Zafer, Girişim, İslam Dergisi, Kodaya Ed-Düveliyye gibi yerli ve yabancı birçok mevkutelerde makaleleri yayınlandı. Milli Gazete, Zaman, Yeni Şafak ve Yeni Asya gazetelerinde dış haberler servisini yönetti. Halen Yeni Akit Gazetesinde yazmaktadır.

Yerli ve yabancı onlarca dergi ve gazetede yazıları ve makaleleri yayınlandı. Çeşitli güncel araştırma kitapları kaleme aldı. Yurt içi ve yurt dışında değişik konferanslara, birçok televizyon programlarına katıldı. Evli ve dört çocuk babası.(biyografi.net’ten alınmıştır.)

Eserleri;

Siyaset Ve İtidal-İz Yayıncılık

İslam’ın Papa’ya Cevabı-Nesil Basım Yayın

Müslüman İseviler-Yeni Asya Neşriyat

Ezan Ve İbadet Dili Tartışmaları- Yeni Asya Neşriyat

Hedef Neden İran?-Heyet-Etkileşim Yay.

Irak Dosyası

-Bediüzzaman Hazretleri; “Bu ahirzaman çok çalkalanıyor, bu fitne-i âhirzaman acip şeyler doğuracağını ihsas ediyor” diyor. En son gelişmeleri bu söz açısından nasıl değerlendirirsiniz? Ve arkasında dış güçler var mı?

-Şunu söyleyebiliriz; Bediüzzaman’ın dediği gibi, ahirzamanda çalkantılar var. Bu ne anlama geliyor? Bu “fitneler ve inkılâplar dönemi” demek. Yani, zaten ahirzaman demek, fitne ve inkılâplar dönemi demek. Bu dönem, Fransız devriminden beri İslam âlemini çalkalayıp durdu. Ve İslam dünyasında kimi seküler, kimi dini bir sürü devrim oldu. İşte İran devrimi, ondan önce bizde biliyorsunuz İttihat ve Terakki, Sonra Cumhuriyetler, Arap dünyasında Abdünnasır, sonra Kaddafi vesaire… Bir sürü çalkantı oldu..Gerçekten de öyle..
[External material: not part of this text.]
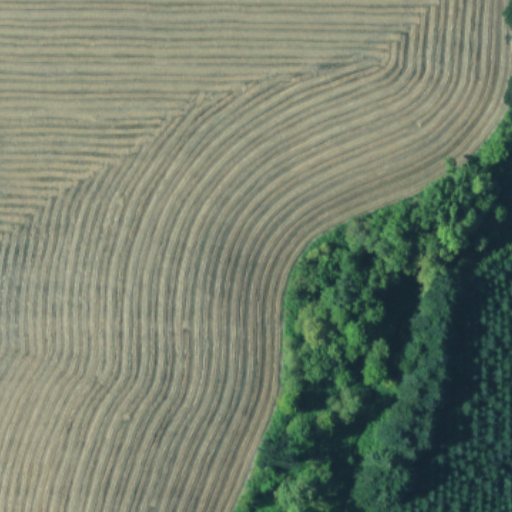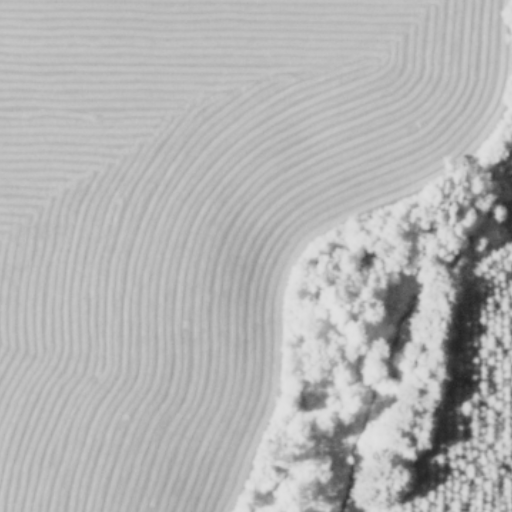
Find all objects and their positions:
crop: (172, 218)
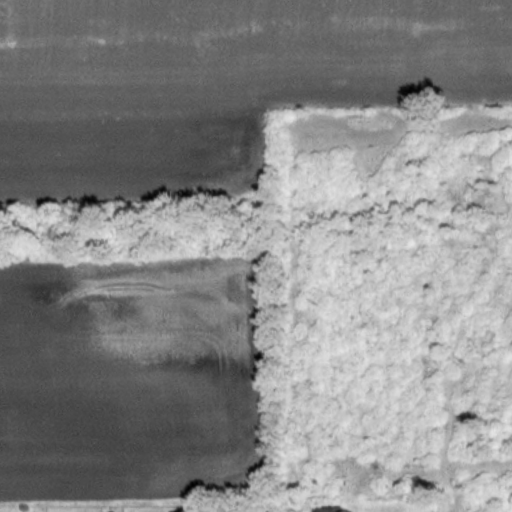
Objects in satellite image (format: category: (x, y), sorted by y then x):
building: (325, 508)
building: (176, 511)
Bu açıdan Bediüzzaman’ın tespiti gayet yerinde..Şunu ifade edebiliriz; İslam Tarihine kuş bakışı baktığımızda üç büyük dalga ve kırılma gözlemleyebiliriz;

1-Emevilerle başlayan bir kırılma var. Buna bir siyasi kırılma veya usul kırılması, yöntem kırılması diyebiliyoruz.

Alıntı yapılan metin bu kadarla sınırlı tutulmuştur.